Неподалеку койоты выли на светящийся в огромном небе диск, нарушая покой Красной Горы. Он слышал, как тревожно блеет стадо овец, пасущихся в низине, но знал, что его верный большой пиреней[2] Джонатан начеку.
– Ба-а-а вам в ответ, друзья! – крикнул он с британским акцентом, оставшимся от его лондонского детства.
Пнув носком рабочего ботинка перекати-поле, Отис сорвал несколько виноградин с одной из десятилетних лиан сира, положил их в рот и закрыл глаза. Почувствовал, как жесткая кожица лопнула под зубами и сок растекся по языку. Он надеялся, что будет поражен сложностью вкуса, аппетитной кислинкой, от которой рот наполняется слюной, бархатистыми танинами, изысканностью. Но сегодня виноград не порадовал нюансами, которые он привык ощущать, пробуя созревающие на Красной Горе ягоды.
Вот уже две недели Отис бился со своим обонянием и вкусовыми рецепторами. Когда он впервые заметил эти симптомы, то списал их на простуду, на возрастные проблемы, на результат слишком долгих часов, проведенных с курительной трубкой, особенно в последнее время. Но его состояние стремительно ухудшалось и грозило помешать изготовлению вина в этом году.
Отис выплюнул косточки на землю, словно в лицо своему противнику. И с проклятиями швырнул трубку в грязь.
Пытаясь справиться с охватившим его гневом, он набрал в легкие прохладный чистый воздух и поднял лицо к полной луне, взирающей с неба, словно ярко-оранжевый глаз ночи.

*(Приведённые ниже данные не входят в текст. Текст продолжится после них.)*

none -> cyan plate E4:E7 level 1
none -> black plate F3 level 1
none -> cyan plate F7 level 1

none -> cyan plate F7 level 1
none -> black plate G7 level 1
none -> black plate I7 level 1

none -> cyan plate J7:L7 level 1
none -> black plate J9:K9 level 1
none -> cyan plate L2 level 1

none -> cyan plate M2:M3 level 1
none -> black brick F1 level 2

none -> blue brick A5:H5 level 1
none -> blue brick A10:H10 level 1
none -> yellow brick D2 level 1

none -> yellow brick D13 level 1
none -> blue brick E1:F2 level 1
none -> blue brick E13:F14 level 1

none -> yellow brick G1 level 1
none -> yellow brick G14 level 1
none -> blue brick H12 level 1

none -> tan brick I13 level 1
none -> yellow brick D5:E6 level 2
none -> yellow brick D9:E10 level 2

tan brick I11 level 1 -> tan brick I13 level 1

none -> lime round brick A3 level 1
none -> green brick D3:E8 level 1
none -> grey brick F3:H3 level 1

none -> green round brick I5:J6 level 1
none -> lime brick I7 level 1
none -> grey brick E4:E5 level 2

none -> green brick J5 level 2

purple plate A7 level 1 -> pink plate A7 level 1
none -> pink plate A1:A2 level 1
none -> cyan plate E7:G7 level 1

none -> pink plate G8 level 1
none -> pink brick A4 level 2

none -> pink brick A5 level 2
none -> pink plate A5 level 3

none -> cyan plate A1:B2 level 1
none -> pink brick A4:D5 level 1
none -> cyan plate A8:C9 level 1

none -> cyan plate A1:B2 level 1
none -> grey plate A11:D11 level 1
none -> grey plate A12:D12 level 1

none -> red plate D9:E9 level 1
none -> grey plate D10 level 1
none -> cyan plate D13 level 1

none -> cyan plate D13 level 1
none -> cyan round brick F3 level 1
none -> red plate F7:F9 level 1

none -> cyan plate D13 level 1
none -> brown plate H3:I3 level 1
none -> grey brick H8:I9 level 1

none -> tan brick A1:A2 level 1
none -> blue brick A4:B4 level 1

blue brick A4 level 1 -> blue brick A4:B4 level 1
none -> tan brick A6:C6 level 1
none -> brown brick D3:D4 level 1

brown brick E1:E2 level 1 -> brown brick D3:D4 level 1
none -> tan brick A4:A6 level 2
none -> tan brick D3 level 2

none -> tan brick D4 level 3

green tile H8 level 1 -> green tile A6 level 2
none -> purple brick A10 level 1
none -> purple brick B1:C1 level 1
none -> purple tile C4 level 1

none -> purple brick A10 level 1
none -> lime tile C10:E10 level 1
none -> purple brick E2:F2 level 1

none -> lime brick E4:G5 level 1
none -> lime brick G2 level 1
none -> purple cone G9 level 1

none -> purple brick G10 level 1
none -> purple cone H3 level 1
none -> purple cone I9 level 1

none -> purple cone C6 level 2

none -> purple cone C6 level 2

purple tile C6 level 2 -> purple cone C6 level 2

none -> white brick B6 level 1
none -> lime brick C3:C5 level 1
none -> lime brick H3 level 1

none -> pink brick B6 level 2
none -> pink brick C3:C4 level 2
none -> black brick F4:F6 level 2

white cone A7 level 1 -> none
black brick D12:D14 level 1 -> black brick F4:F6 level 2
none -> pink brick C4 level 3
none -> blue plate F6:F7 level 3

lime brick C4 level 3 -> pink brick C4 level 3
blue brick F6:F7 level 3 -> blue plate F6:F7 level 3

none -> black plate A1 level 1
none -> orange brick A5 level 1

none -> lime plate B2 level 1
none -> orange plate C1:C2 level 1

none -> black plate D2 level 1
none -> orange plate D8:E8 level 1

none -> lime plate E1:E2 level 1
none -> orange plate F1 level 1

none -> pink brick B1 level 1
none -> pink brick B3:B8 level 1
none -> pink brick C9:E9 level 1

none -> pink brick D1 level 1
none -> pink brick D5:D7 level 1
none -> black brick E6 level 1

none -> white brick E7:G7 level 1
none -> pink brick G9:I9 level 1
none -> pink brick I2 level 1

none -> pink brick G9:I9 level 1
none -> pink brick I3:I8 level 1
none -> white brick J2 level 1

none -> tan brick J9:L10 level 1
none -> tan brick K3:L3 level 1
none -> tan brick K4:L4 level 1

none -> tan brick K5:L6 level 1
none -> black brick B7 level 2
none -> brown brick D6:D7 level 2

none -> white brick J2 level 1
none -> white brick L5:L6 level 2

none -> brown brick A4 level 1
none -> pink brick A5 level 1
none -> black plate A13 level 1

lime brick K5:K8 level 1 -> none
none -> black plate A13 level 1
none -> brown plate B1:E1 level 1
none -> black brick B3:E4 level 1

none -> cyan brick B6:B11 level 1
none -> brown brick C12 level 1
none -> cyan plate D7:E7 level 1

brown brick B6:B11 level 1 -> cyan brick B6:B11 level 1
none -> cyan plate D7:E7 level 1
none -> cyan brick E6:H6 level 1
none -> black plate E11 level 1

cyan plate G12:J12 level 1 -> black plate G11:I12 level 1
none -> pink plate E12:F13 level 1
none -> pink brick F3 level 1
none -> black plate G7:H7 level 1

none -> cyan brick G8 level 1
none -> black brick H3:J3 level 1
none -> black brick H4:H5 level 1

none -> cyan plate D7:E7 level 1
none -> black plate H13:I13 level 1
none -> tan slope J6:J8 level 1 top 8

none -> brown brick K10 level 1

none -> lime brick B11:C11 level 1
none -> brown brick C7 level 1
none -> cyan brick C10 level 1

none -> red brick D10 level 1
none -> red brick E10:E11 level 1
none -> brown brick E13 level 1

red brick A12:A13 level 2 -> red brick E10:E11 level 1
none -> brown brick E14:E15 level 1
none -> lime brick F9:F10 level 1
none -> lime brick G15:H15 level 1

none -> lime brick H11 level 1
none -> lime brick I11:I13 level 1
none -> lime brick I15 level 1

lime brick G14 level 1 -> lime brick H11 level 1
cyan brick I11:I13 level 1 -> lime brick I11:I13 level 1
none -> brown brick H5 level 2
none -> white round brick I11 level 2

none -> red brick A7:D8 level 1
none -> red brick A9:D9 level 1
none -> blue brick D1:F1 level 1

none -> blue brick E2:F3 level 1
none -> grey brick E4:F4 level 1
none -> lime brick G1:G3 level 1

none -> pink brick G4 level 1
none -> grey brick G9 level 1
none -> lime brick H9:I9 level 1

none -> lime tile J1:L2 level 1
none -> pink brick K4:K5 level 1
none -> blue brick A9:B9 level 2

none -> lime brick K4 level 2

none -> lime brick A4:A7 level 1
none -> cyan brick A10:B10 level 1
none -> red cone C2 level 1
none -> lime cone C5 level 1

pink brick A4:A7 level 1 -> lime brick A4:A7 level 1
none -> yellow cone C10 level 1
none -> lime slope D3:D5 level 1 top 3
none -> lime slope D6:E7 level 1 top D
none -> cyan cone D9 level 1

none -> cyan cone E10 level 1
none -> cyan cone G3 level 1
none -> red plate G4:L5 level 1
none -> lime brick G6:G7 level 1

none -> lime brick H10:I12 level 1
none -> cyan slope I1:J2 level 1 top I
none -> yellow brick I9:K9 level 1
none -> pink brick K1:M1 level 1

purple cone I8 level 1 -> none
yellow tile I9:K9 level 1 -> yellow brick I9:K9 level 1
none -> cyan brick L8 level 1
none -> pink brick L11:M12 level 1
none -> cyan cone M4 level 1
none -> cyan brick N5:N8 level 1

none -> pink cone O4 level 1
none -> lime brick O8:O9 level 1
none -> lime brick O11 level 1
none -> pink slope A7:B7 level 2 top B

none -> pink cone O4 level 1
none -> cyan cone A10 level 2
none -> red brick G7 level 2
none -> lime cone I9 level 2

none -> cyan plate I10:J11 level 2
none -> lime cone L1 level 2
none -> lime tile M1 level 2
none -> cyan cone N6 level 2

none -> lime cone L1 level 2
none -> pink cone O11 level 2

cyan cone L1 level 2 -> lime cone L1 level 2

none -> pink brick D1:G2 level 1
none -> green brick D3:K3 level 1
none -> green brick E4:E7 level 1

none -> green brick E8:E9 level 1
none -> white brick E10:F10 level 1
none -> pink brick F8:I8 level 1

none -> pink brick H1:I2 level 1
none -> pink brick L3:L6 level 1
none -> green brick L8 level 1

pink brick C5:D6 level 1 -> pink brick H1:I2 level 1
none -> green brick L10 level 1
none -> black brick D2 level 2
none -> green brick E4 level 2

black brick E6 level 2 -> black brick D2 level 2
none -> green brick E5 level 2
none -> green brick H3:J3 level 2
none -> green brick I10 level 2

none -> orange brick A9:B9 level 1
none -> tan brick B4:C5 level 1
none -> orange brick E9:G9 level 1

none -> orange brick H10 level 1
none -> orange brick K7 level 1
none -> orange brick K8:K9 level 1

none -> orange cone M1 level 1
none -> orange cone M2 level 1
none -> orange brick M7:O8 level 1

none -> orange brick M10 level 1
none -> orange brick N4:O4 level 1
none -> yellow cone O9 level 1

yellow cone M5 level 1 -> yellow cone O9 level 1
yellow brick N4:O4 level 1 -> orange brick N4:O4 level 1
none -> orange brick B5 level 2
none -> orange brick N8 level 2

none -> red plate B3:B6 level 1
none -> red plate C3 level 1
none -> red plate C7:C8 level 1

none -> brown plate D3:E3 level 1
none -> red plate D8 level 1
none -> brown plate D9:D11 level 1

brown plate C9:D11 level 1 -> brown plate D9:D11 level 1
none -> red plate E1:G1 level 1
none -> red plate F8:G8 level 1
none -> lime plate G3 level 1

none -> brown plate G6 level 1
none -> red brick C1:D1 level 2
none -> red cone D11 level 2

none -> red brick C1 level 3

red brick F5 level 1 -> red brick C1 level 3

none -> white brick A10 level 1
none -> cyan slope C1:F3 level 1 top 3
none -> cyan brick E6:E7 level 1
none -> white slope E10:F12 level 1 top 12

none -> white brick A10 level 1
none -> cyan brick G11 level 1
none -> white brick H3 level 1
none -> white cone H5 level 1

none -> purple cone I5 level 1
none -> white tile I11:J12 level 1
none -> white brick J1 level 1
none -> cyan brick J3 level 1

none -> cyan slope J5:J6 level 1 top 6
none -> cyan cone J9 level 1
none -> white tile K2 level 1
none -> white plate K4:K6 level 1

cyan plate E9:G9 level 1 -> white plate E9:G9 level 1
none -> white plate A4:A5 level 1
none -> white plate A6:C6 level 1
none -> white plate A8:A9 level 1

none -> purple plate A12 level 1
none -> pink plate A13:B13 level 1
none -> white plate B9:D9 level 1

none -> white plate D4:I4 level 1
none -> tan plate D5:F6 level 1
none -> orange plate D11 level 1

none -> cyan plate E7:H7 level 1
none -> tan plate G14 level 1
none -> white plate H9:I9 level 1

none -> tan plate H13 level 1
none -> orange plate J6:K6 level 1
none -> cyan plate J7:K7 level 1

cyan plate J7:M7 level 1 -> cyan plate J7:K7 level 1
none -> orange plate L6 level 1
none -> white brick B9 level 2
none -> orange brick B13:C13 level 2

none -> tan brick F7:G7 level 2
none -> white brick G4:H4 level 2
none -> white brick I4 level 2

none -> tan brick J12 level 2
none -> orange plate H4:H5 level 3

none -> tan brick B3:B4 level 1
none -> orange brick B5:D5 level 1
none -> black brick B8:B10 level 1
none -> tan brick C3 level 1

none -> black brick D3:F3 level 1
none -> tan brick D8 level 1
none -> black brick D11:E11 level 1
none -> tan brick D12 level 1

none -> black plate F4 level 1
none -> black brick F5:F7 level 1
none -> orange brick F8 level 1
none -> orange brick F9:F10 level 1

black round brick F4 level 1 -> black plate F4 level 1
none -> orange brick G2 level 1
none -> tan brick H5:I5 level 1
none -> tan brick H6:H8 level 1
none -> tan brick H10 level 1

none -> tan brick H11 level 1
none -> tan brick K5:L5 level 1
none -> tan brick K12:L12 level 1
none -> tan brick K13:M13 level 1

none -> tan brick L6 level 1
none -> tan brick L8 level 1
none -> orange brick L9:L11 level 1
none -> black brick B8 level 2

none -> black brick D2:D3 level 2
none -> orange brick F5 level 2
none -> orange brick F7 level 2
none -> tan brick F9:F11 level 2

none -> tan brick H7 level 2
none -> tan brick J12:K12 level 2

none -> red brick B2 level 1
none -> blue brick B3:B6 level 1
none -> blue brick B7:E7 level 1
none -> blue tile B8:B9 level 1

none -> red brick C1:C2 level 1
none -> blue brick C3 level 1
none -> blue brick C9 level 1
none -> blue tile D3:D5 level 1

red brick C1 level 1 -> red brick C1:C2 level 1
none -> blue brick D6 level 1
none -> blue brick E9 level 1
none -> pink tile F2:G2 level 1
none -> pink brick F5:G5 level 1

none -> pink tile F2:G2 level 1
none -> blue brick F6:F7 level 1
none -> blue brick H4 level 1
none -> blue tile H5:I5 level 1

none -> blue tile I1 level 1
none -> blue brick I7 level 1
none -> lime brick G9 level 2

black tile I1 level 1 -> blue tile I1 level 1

– Пожалуйста, не отнимай у меня вино! – взмолился он. – Это все, что у меня есть. С таким же успехом ты можешь убить меня прямо сейчас.
Отис в сердцах бросил свою твидовую кепку на землю. Потом стянул кардиган, клетчатую рубашку, ботинки, брюки и все остальное. Обнаженный, он стоял высокий и гордый, несмотря на то что кожа стремительно покрывалась мурашками. Мужчина поднял руки вверх, словно собирался поймать звезду. Потом медленно поднес к лицу правую ладонь, поцеловал ее и отправил этот поцелуй в небеса, членам своей семьи – сыновьям и жене.